WHAT IS NEEDED:
Locate every line in the listing below that contains the word "then", and copy each such line. Case counts.

SOURCE MATERIAL:
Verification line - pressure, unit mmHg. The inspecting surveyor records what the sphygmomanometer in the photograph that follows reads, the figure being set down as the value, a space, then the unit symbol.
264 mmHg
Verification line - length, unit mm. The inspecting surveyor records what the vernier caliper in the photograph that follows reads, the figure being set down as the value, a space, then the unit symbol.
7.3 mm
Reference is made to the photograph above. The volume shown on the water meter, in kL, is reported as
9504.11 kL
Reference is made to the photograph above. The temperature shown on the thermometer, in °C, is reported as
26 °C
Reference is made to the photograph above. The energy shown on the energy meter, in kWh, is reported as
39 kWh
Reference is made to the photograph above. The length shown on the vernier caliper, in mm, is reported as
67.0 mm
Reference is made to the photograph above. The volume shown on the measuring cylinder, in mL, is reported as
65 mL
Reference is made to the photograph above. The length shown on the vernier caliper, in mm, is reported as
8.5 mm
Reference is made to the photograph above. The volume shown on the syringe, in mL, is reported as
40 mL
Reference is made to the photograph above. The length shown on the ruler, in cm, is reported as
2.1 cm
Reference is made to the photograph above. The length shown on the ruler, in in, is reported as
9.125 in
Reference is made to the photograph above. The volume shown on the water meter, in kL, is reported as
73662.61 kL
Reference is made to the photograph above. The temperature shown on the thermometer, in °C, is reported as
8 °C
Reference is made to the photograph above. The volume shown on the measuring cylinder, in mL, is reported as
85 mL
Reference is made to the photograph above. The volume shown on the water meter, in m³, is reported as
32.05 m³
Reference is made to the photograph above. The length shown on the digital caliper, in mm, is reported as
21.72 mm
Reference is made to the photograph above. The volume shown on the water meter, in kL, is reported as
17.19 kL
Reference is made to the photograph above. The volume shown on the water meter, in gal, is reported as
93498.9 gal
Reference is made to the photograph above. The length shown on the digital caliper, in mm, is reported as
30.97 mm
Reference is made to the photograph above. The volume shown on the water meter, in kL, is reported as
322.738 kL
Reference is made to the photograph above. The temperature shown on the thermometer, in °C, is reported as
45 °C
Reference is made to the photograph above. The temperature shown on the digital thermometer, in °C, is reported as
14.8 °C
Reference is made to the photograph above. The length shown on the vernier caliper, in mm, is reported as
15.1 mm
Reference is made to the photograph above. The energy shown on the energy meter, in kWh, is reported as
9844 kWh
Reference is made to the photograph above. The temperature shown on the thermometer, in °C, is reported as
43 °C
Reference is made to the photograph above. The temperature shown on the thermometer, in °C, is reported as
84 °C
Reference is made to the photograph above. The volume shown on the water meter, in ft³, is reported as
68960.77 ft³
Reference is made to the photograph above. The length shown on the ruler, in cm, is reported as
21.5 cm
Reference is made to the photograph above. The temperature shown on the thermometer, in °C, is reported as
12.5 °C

EXERCISE RESULT:
Verification line - pressure, unit mmHg. The inspecting surveyor records what the sphygmomanometer in the photograph that follows reads, the figure being set down as the value, a space, then the unit symbol.
Verification line - length, unit mm. The inspecting surveyor records what the vernier caliper in the photograph that follows reads, the figure being set down as the value, a space, then the unit symbol.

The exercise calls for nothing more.